How to Improve Your Company’s Credit Score
Building credit for your business can be difficult, but if the appropriate habits and processes are implemented early on, your company will be on its path to good credit. Credit scores for businesses are important since they may help you get your company off the ground and keep it thriving.
Divide your Finances
Having separate accounts for personal and business reasons is a smart idea whether your company is incorporated or a sole proprietorship. By keeping your business credit score separate from your personal credit score, you can ensure that your business credit score is clean, accurate, and reflects the business’s activity rather than your personal activity. You don’t want the business’s activities to affect your personal score and vice versa.
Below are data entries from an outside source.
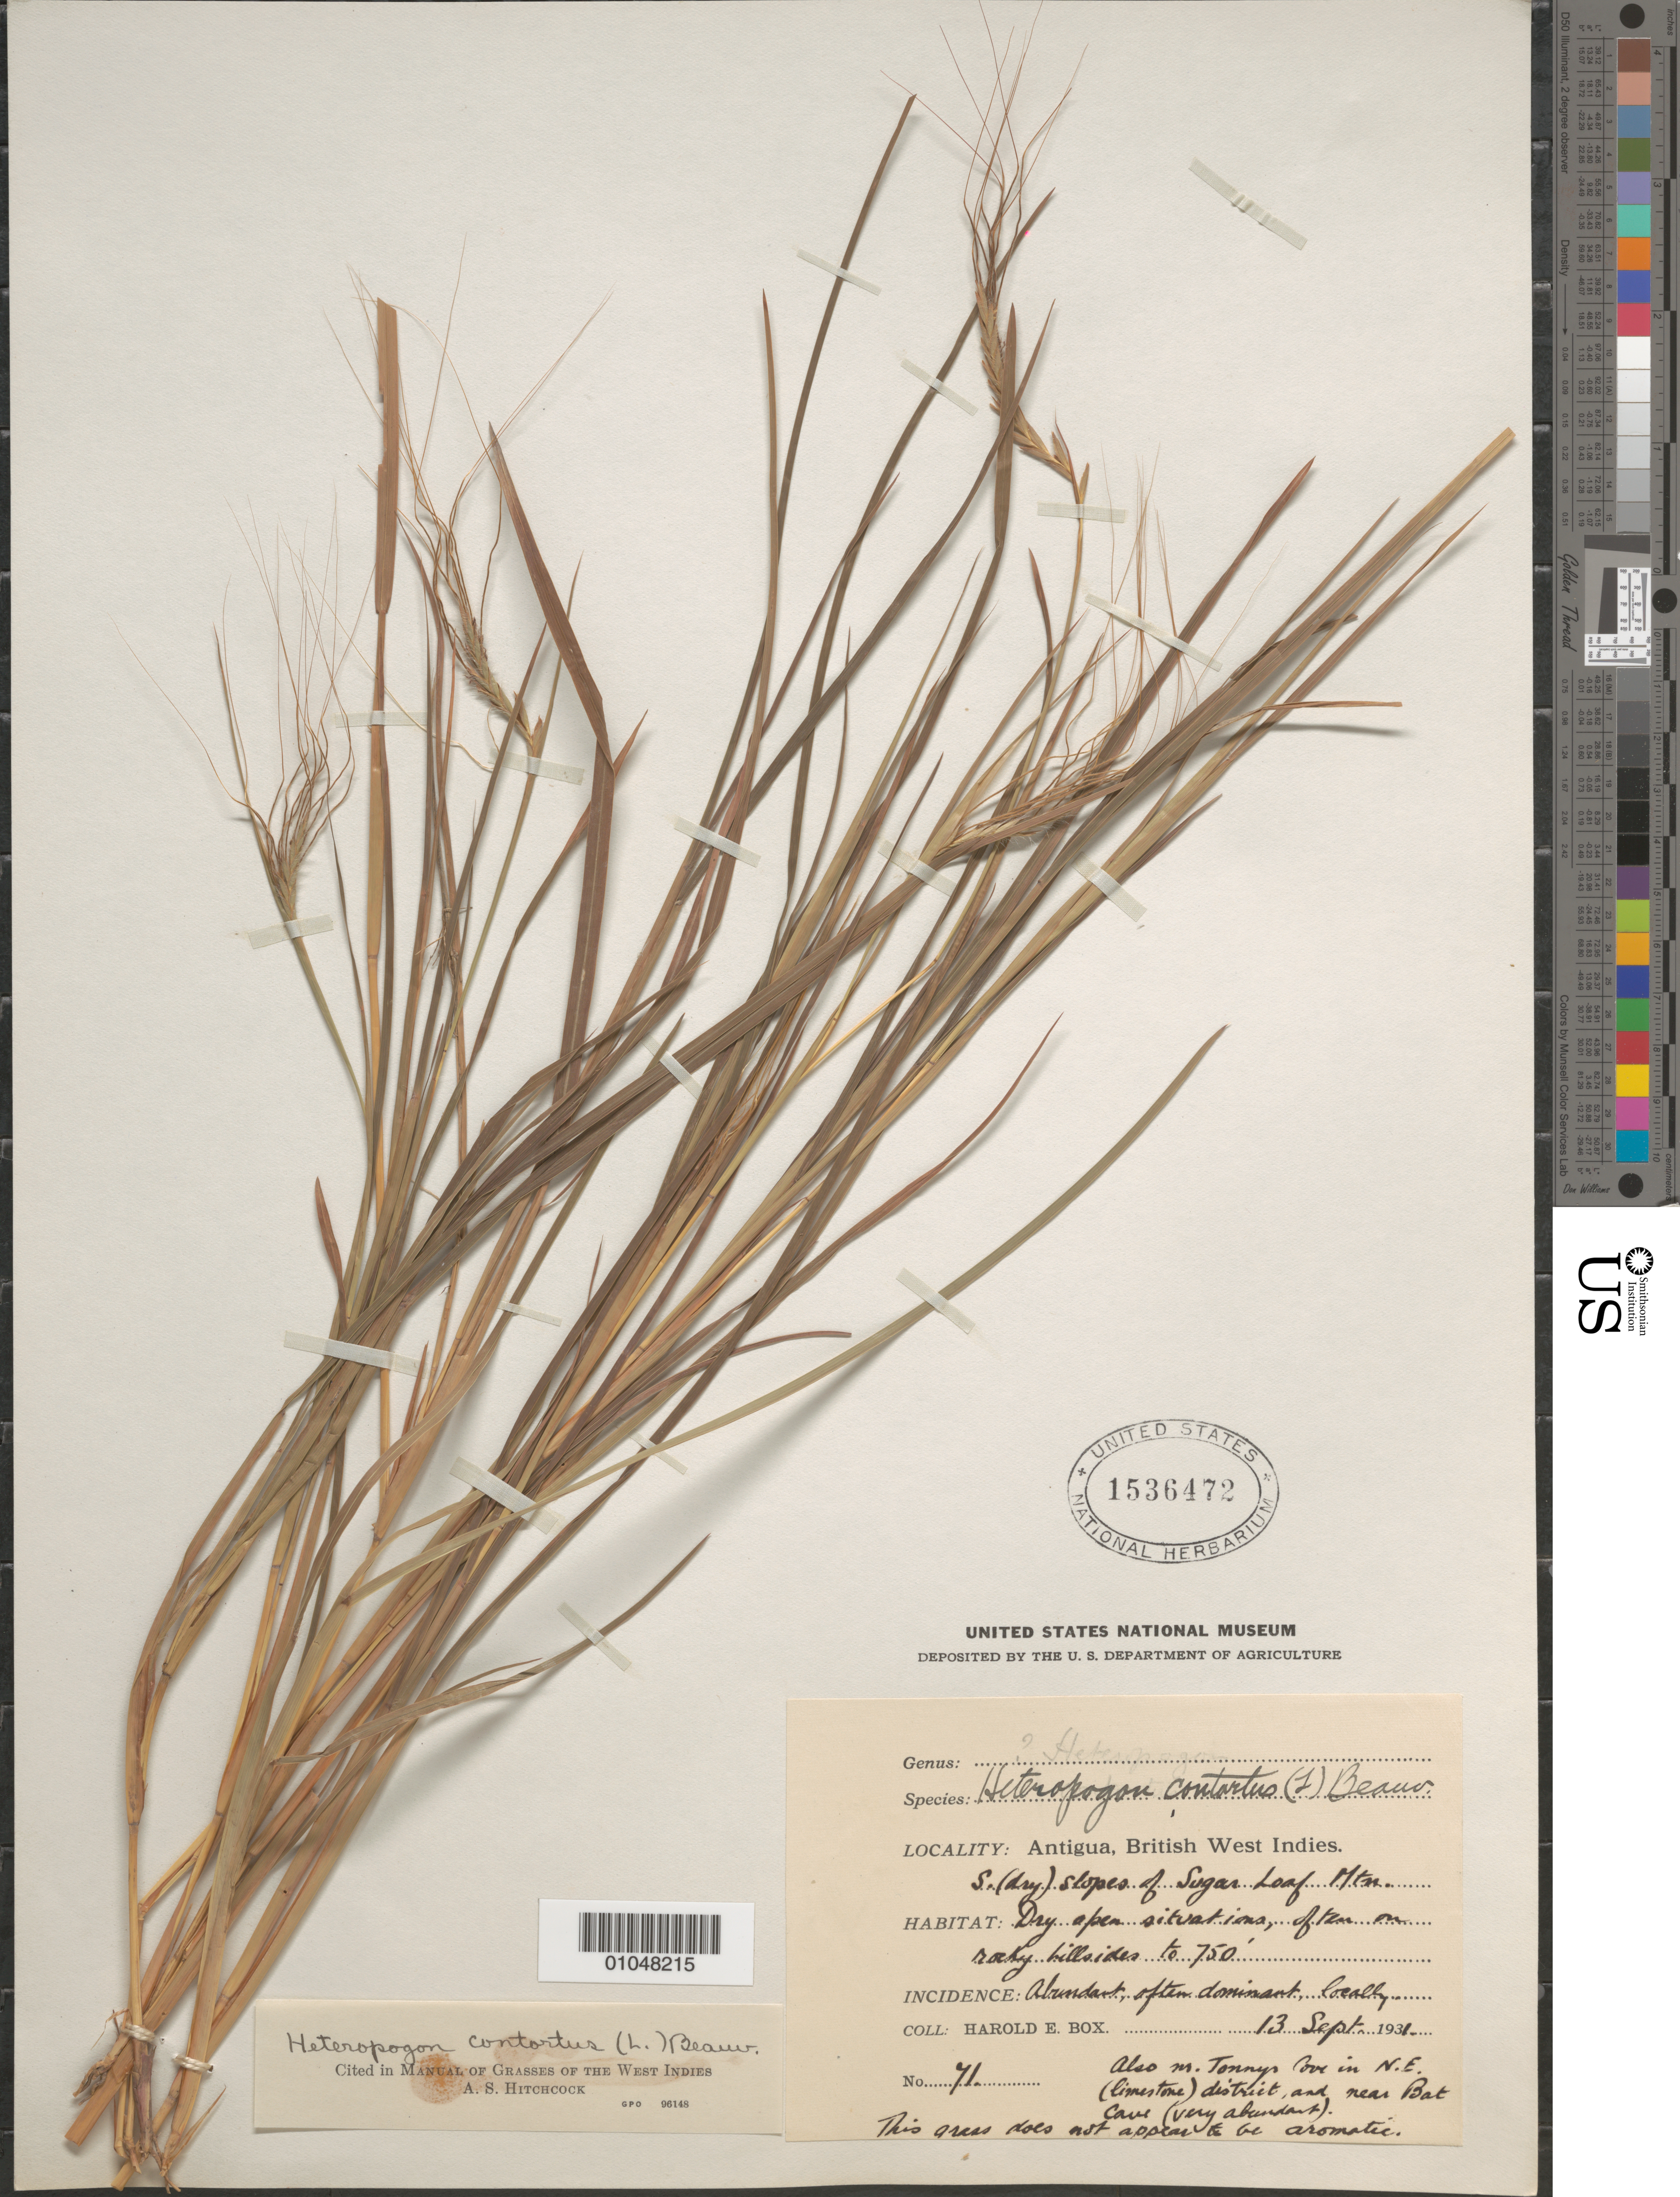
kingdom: Plantae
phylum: Tracheophyta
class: Liliopsida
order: Poales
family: Poaceae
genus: Heteropogon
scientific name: Heteropogon contortus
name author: (L.) P. Beauv. ex Roem. & Schult.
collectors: H. E. Box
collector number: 71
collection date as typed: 13 Sep 1931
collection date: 1931-09-13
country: Antigua and Barbuda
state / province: Saint Paul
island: Antigua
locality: S (dry) slopes of Sugar Loaf Mtn., in Tonny's Cove in NE (limestone) district and near Bat Cave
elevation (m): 229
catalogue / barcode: US 1536472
Establishing a Business Credit Account
It’s time to open credit accounts and lines of credit for your business now that you’ve split your money. You will establish your organisation as a reliable borrower if you use credit accounts wisely. The better you manage your credit, much like your personal credit score, the more financially stable and excellent for lending you will be recognised.
Always pay on time or ahead of schedule
The better you are at paying on time, the better your credit score will be, much like with personal credit scores. The same is true for company credit scores, with one exception. Paying on time will not result in a flawless credit score. You must actually pay before the deadline if you want your score to be the best it can be. Set reminders on your phone and in your calendar so you don’t forget to pay on time or ahead of time.
Maintaining Accurate Data
Checking your credit score and report as a business on a regular basis will help you find and correct mistakes. This is critical for your business credit score because it will expose any potential fraud and ensure that you are not turned down by lenders because of erroneous information. If your personal information changes, notify the credit bureaus so that anyone looking at your credit report has the most up-to-date information.
Your company’s credit scores and reports play a crucial role in its growth and success. They are not only advantageous for growth, but they are also useful when doing business with other businesses and seeking further capital.